Chenault is a storyteller who engages us with a slice of life involving Tod (Zach Zint), an unemployed, flat-broke musician, and his pregnant ex-girlfriend Lydia (Isabella DeVoy). Chenault’s story is not about successful people. It is a story about storytellers and lovers. Tod and Lydia are not lovers per se, at least, not in the reductionist way we tend to superficially understand the term. Tod is trying to sell his comic book collection. Alas, it turns out they are not worth anything. Lydia almost gets her eye poked out via a stupid accident with a tree branch because, yes, we have stupid accidents. She’s pregnant, too. No explanation required. She remains pregnant and keeps her eye patch, as she should. We do not always need conclusions and often, as is the case here, a summary would have diminished this story and rendered it vapid.

Tod and Lydia are on a road trip from South Dakota to Indiana to attend a family wedding. The journey zigzags, seemingly aimlessly, the way our stories sometimes do, with a little petty larceny along the way (minus judgmental baggage). George Romero’s once horrific Night of the Living Dead (1968) plays as motel background fodder, now as innocuous as a sing-along to Tears for Fears.

Somewhere along the road, our two lovers are going to find something amidst Elvis impersonators and cordial muggers, authentic eccentrics who never strain to be sure we’re aware of their eccentricities. What Tod and Lydia find is not going to be defined for us, or for them, because things are rarely defined. Yet, we sense an inexplicable purpose to this promenade.

Contemporary independent films, by and large, have ceased to be authentically independent: instead of offering an emotionally alternative aesthetic experience, the usual route they take is to imitate Hollywood, on a much smaller scale. Naturally, that defeats the purpose of independent film, which is what makes Chenault’s film refreshing. He is telling his own story, his own way, with the help of two very good, understated first time actors, and lucid cinematography by Eddy Scully. We are drawn into a sensuous, humanistic road trip, for no apparent reason other than our desperate need for more stories like this.
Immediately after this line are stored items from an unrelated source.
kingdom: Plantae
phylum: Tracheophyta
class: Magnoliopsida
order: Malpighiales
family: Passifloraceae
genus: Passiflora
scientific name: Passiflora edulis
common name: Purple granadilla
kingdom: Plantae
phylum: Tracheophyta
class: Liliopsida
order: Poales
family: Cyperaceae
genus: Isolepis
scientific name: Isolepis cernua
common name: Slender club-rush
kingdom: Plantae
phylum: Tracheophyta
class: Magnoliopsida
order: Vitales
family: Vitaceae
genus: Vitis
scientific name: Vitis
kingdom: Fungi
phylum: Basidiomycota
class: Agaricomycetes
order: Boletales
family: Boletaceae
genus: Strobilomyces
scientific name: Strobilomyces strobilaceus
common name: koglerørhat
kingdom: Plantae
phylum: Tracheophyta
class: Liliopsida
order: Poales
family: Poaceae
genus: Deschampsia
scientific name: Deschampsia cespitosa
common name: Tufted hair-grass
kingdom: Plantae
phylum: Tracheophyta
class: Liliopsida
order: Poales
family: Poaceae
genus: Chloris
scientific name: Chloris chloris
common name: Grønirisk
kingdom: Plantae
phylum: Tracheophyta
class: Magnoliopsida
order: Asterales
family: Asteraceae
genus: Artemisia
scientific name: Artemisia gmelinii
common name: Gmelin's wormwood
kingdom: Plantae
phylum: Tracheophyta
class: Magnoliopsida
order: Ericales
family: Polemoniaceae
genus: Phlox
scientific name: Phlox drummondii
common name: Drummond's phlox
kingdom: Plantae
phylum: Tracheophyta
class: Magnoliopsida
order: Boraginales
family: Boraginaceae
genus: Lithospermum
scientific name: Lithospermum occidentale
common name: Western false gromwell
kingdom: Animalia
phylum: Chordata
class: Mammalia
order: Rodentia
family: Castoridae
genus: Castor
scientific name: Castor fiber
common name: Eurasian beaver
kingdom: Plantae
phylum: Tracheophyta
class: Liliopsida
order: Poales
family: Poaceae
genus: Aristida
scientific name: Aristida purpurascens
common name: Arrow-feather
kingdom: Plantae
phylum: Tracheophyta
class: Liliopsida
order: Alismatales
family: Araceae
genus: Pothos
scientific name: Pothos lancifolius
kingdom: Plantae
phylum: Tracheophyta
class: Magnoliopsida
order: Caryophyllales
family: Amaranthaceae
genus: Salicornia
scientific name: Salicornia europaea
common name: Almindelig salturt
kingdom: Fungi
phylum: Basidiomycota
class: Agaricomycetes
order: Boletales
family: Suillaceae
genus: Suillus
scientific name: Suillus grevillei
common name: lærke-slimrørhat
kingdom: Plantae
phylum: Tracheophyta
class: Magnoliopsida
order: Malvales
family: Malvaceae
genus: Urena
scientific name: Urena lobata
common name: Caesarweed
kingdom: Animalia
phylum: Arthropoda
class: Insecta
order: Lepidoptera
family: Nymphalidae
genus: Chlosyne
 is working on his next feature film, Three Tears On Bloodstained Flesh. Taking an eight hour break from that project, Bilinski participated in an event from the Owensboro, Ky film series, “Unscripted: An Indie Film Xperience.” Two scripts were chosen from a screenplay contest. One of the winning scripts, Lucky, written by Todd Martin, and handed to Bilinski, who shot the eight minute film in eight hours on the same library floor where the film series was screened. With less than a day to film and only two cast members, Bilinski described the experience as “a hectic, fun, run-and-gun shoot.”

This horror short opens with Louisa Torres engaged in studious research when she’s rudely interrupted by Dillon Schueller. Rather than create another monotonous imitation, Lucky pays homage to a genre without succumbing to sloppy fandom. It takes shrewd and artful self-confidence to know the difference between the two; fortunately, Bilinski does, and he is helped considerably by Torres comfortably eating up the scenery in an energetic role. A strong female protagonist has been a consistent Bilinski trademark and Schueller, while serviceable, does not stand a comparative chance in or out of character against this lady.

Bilinski is a one of the more talented directors in the current indie crop and he doesn’t disappoint. As expected, he pulls Lucky off with an astute sense of composition and a devotion to craftsmanship. The high point of the film is Bilinski’s small nod to John Landis’ famous “Thriller” video, with Torres nailing the choreography (without advertising that she is doing so). Bilinski balances his blue-collar approach to filmmaking with intelligence and professionalism, regardless of constraints and budget limitations. While there may be a plethora of blue-collar filmmakers in the independent scene, all too often that approach can (and usually does) short shrift perceptive aesthetics. Such is not the case with Chenault or Bilinski, and that is doubly refreshing.

Three Tears On Bloodstained Flesh will be covered on this site at a later date.